Nurses recruited for Covid-19 duty protest at the DMS campus in Chennai on Tuesday, demanding that their jobs be regularised. (Photo | Debadatta Mallick, EPS)
Nurses recruited for Covid-19 duty protest at the DMS campus in Chennai on Tuesday, demanding that their jobs be regularised. (Photo | Debadatta Mallick, EPS)

Contract nurses seek job regularisation

The nurses started their protest saying they would not leave the premises until the government gives a written statement that their jobs will be regularised.

CHENNAI: About 800 staff nurses from various districts recruited for Covid-19 duty on a six-month contract and posted at government hospitals protested at the DMS campus on Tuesday demanding that their jobs be regularised.

They said they have been brought under the control of district collectorates as the number of Covid cases has reduced, and the Health department recently passed a GO in this regard and is planning to terminate their jobs.

The nurses started their protest saying they would not leave the premises until the government gives a written statement that their jobs will be regularised.
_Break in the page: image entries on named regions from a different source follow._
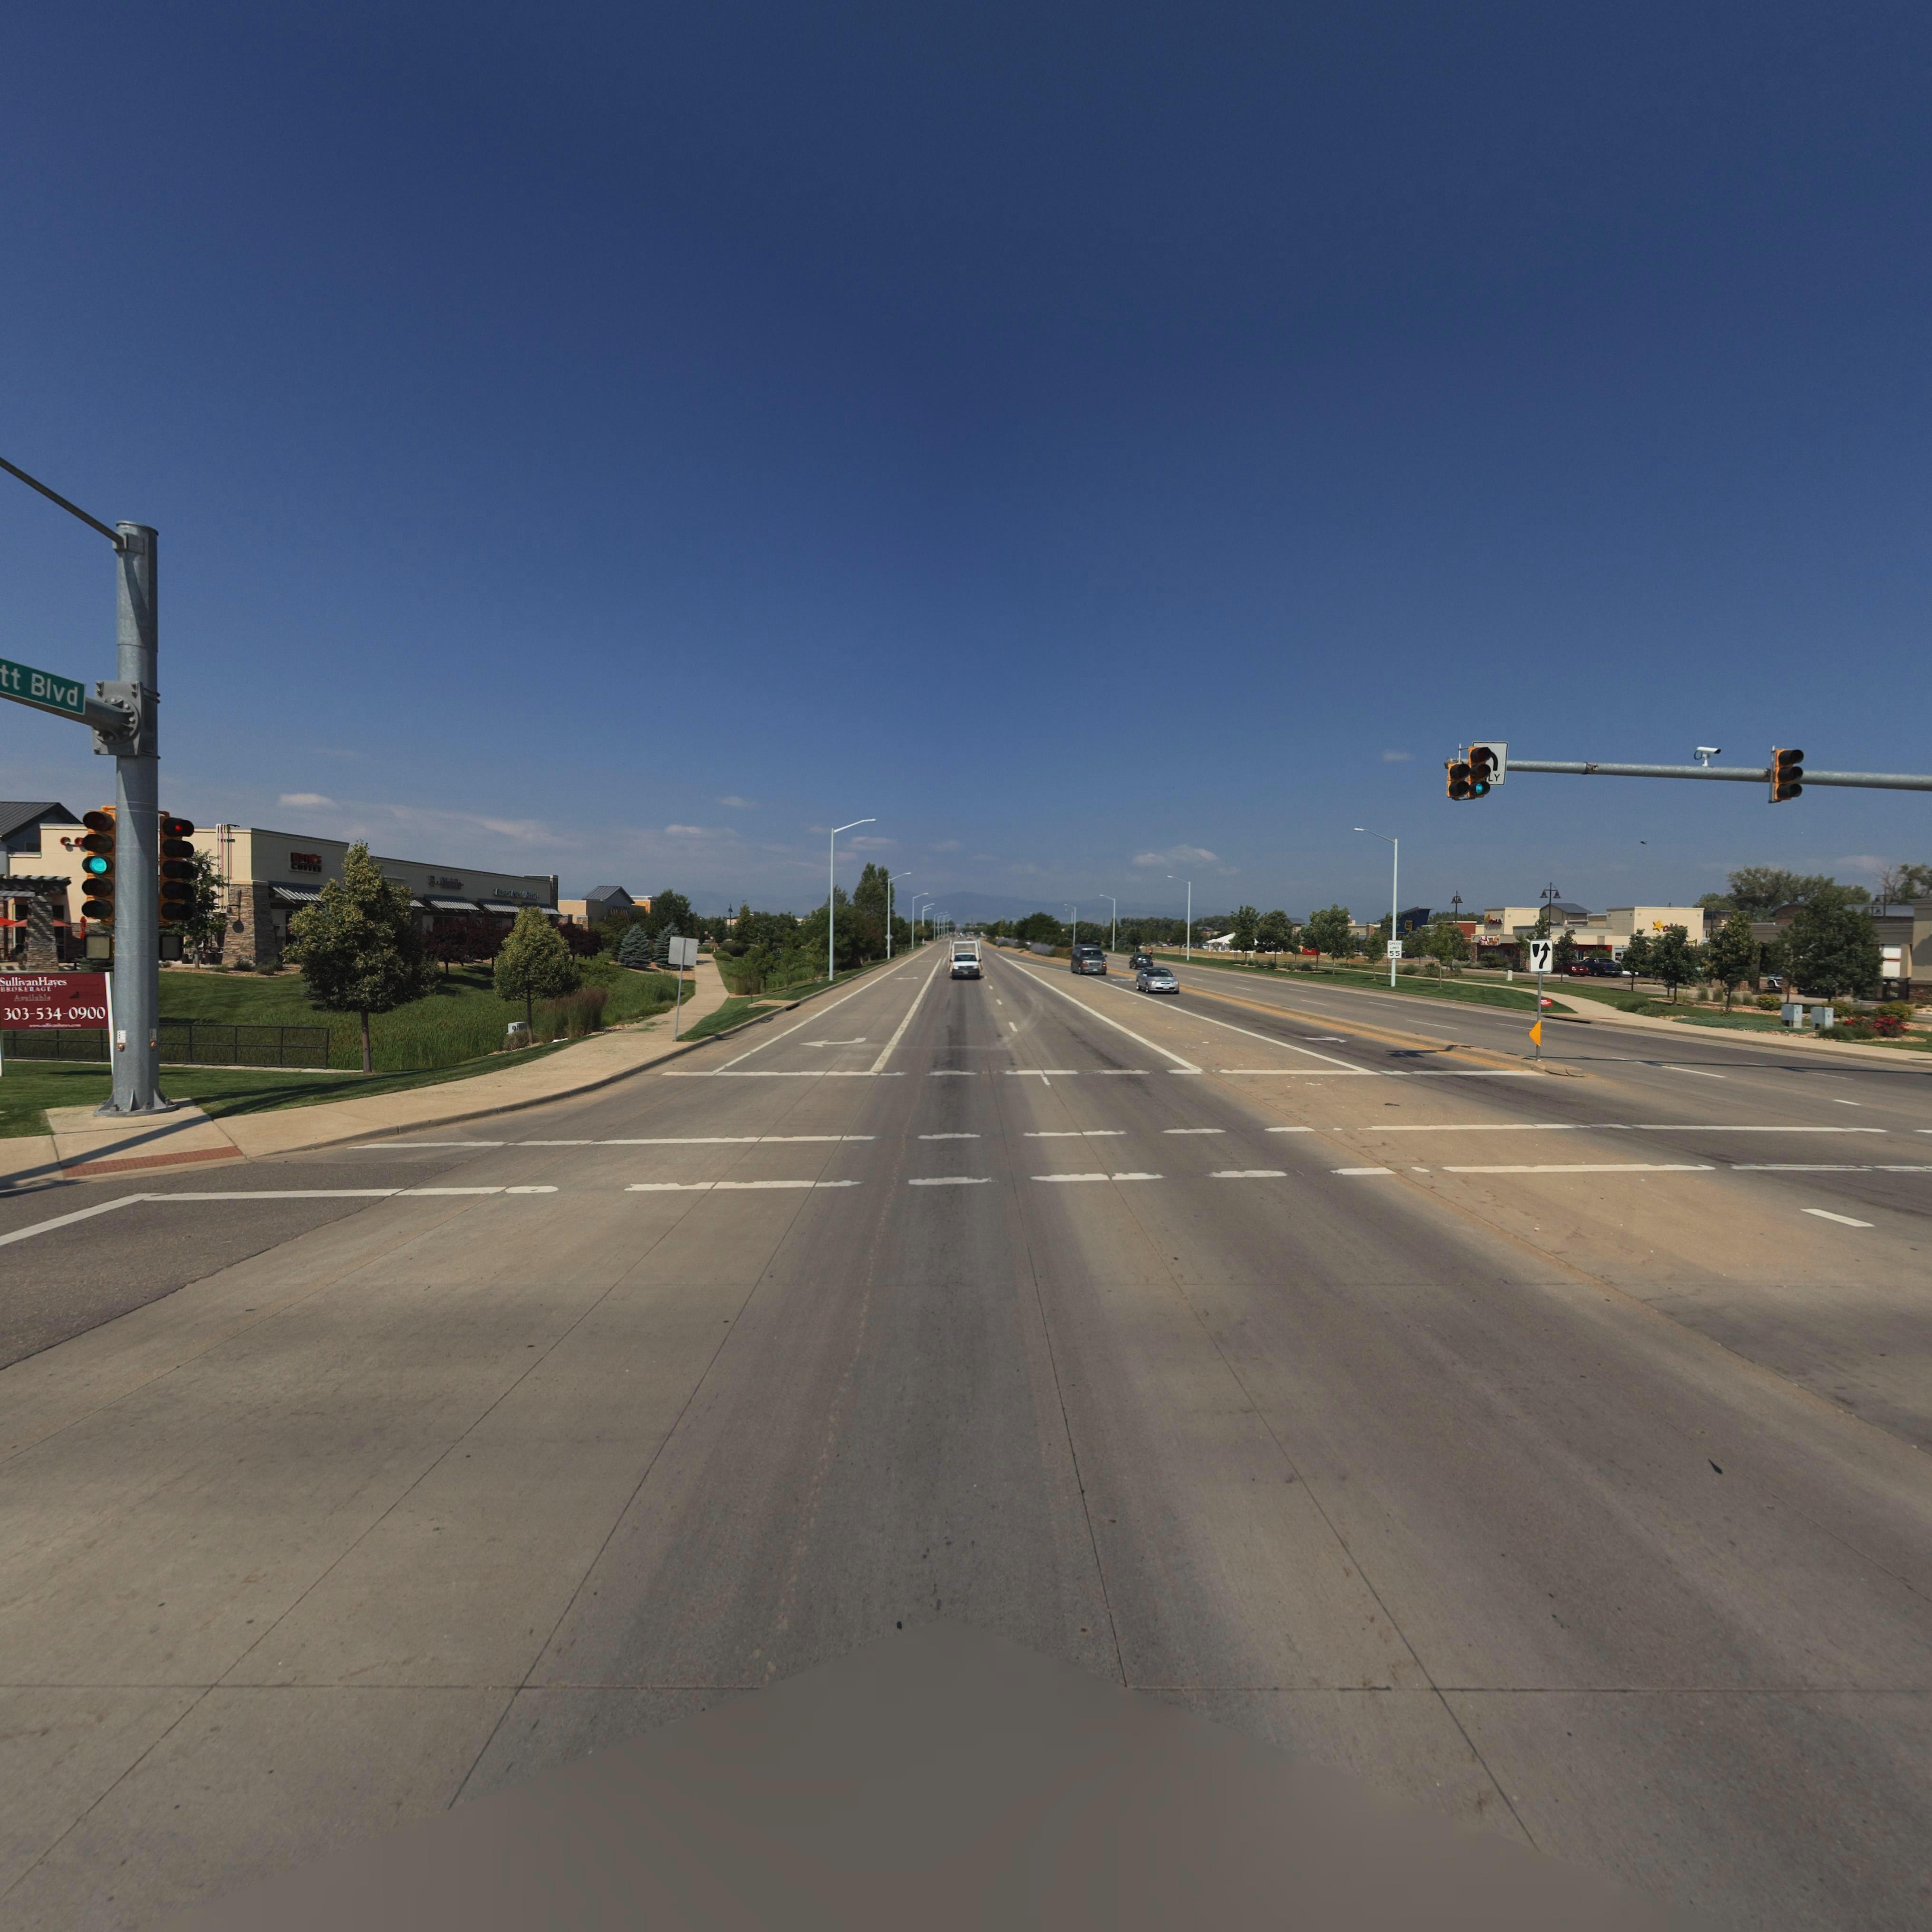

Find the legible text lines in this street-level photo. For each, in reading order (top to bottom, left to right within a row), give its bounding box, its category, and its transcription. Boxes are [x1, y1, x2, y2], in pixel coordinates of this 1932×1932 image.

[1, 664, 78, 707] StreetName: tt Blvd
[60, 836, 85, 847] BusinessName: CO
[291, 852, 322, 864] BusinessName: R*D F**G
[290, 862, 322, 872] BusinessName: COFFEE
[429, 875, 462, 890] BusinessName: T Mobile
[497, 889, 540, 899] BusinessName: B****T NOW* * D*NTAL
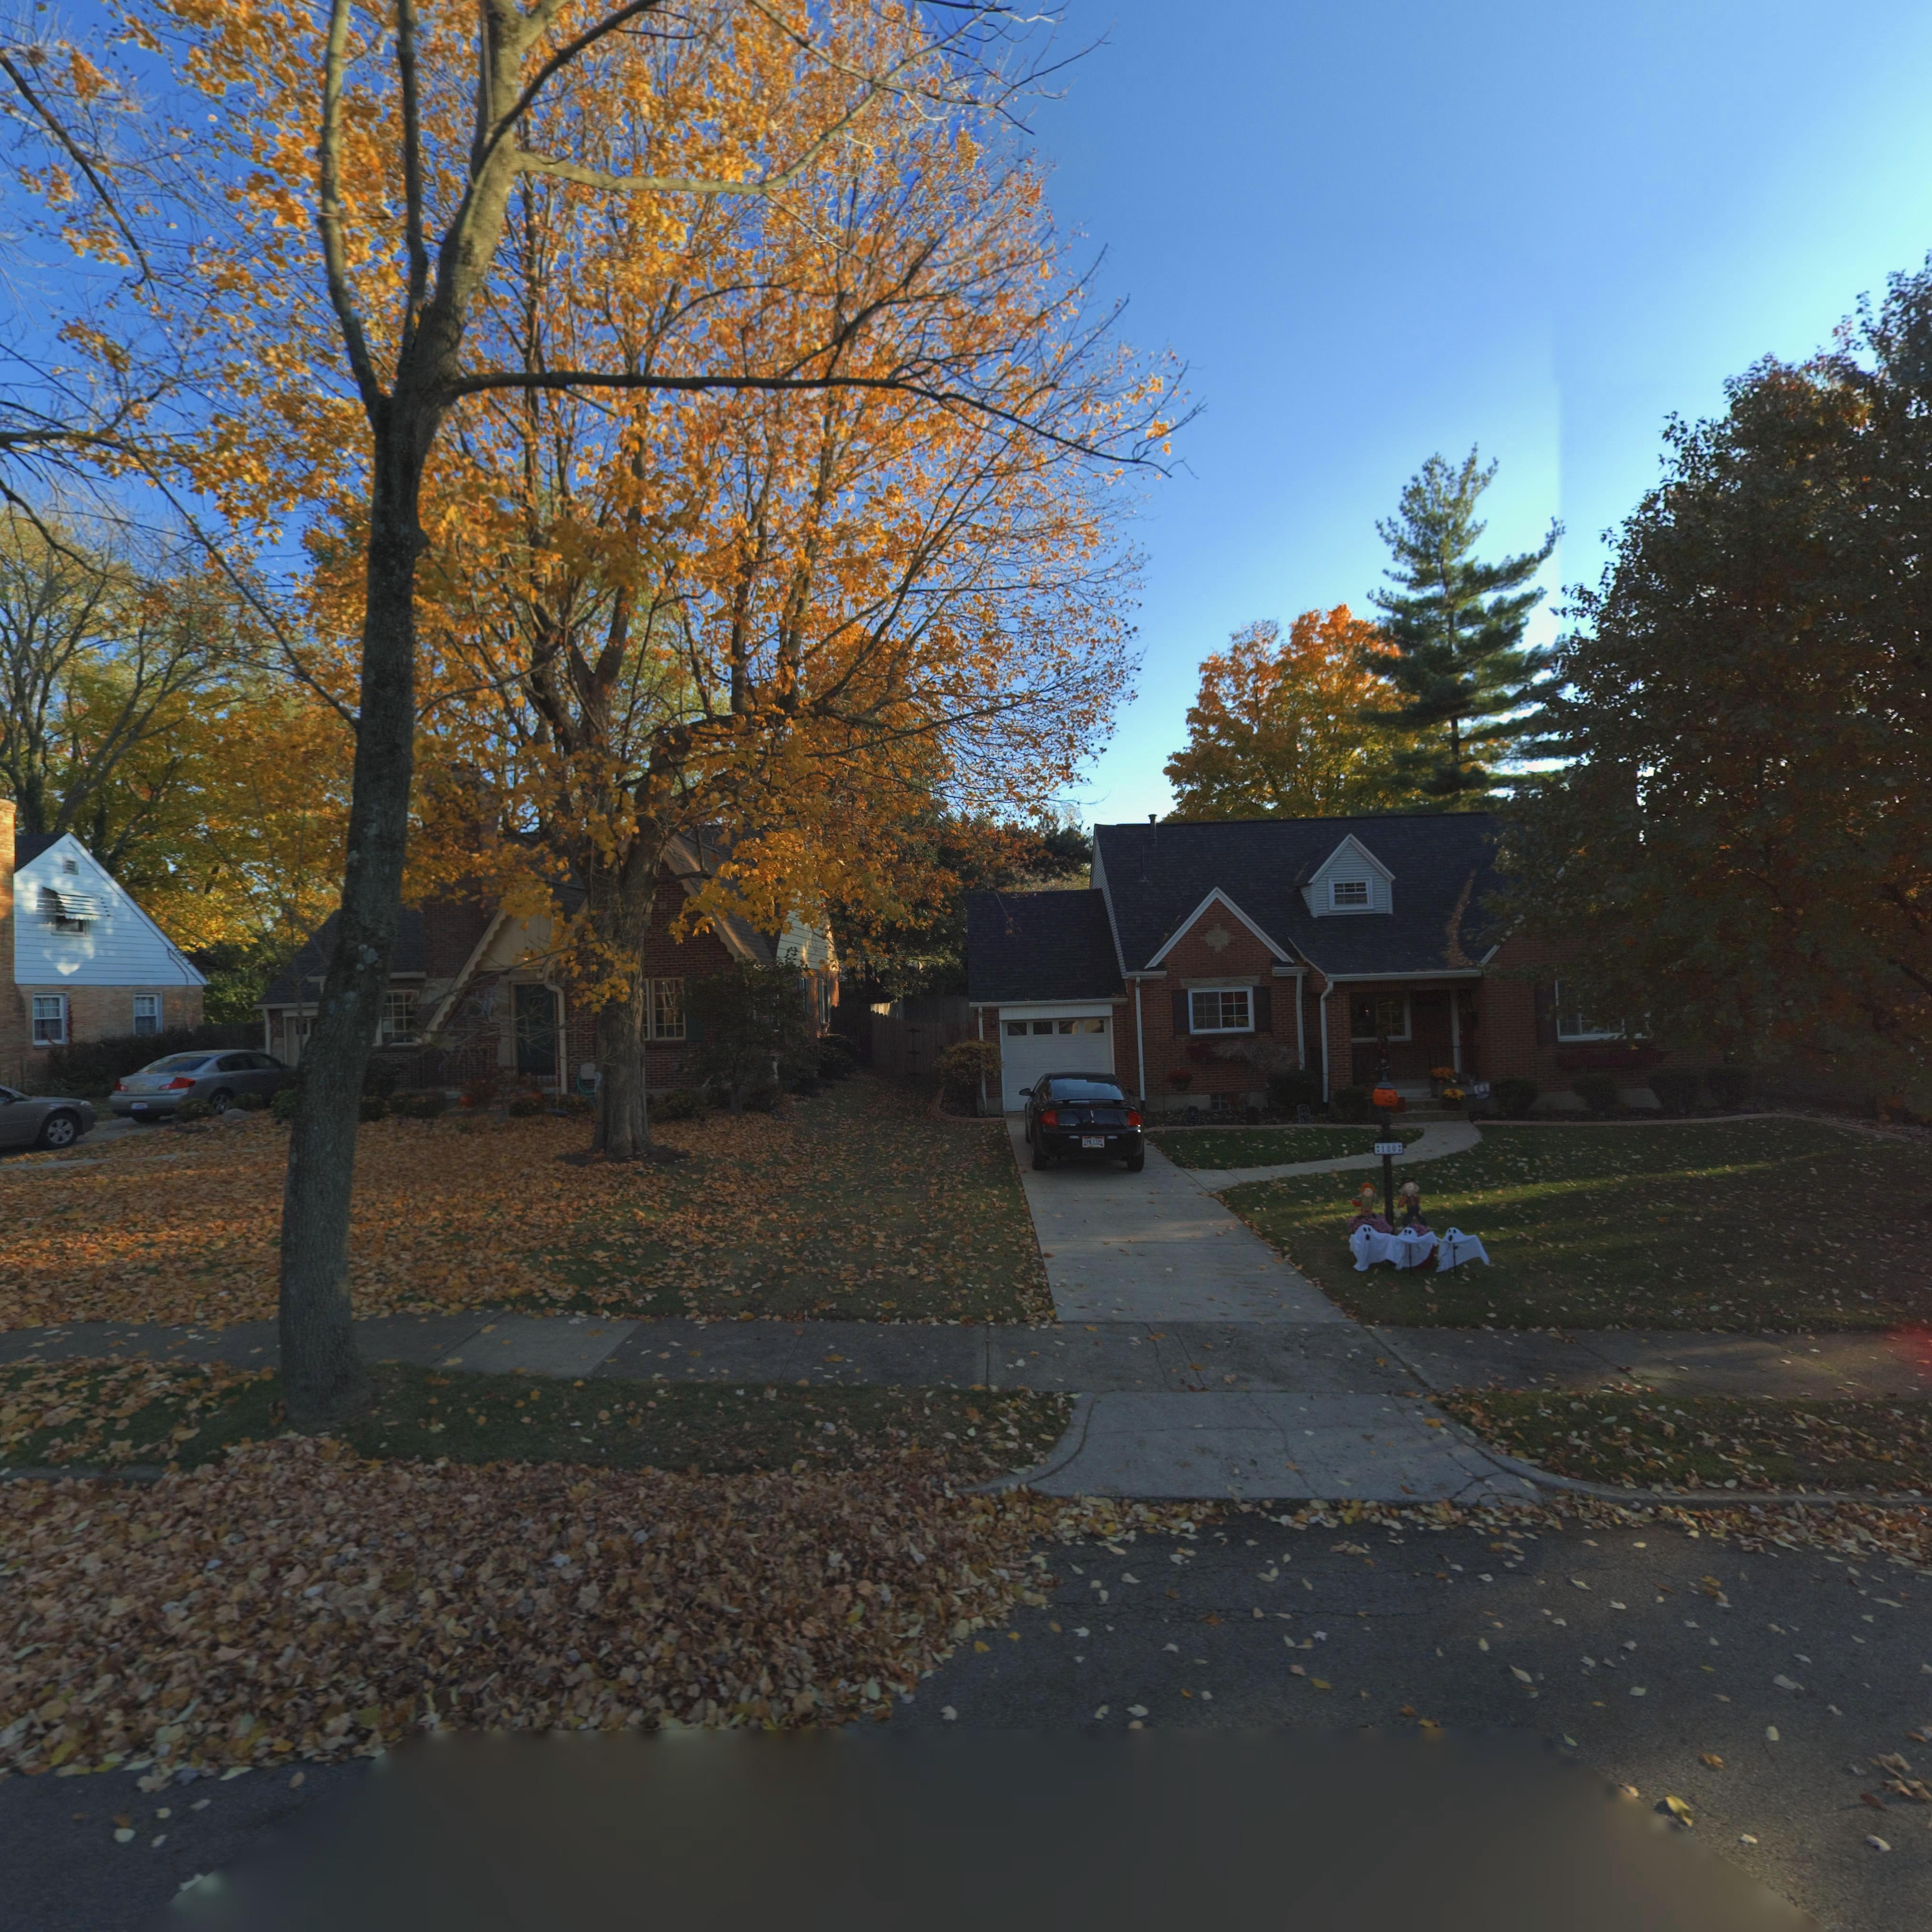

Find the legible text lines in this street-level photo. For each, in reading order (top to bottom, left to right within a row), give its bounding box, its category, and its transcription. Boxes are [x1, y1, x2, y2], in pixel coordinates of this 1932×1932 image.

By late evening, a few of them left after Health Minister Ma Subramanian promised to hold talks with representatives of the nurses association on Monday. Additional police personnel were deployed to disperse the protesters.

Meanwhile, Makkal Needhi Maiam (MNM) founder Kamal Haasan, the Doctors Association for Social Equality, and others extended their support to the protesting nurses by visiting them. A senior Health department official told TNIE, “When Covid-19 was at its peak, the government recruited 3,485 staff nurses purely on a temporary basis.

The nurses were being paid by the National Health Mission-Tamil Nadu. But as they couldn’t pay them, the nurses have been brought under the District Health Society and will be paid by the heads of the hospitals they are posted in.”

This is what the recent GO was about, the official added, and said the nurses will get the same pay of Rs 14,000 per month and their contracts have been extended till December. Kamal Haasan said these nurses risked their lives when the pandemic was at its peak, and the government should not shun them because the number of Covid cases has reduced.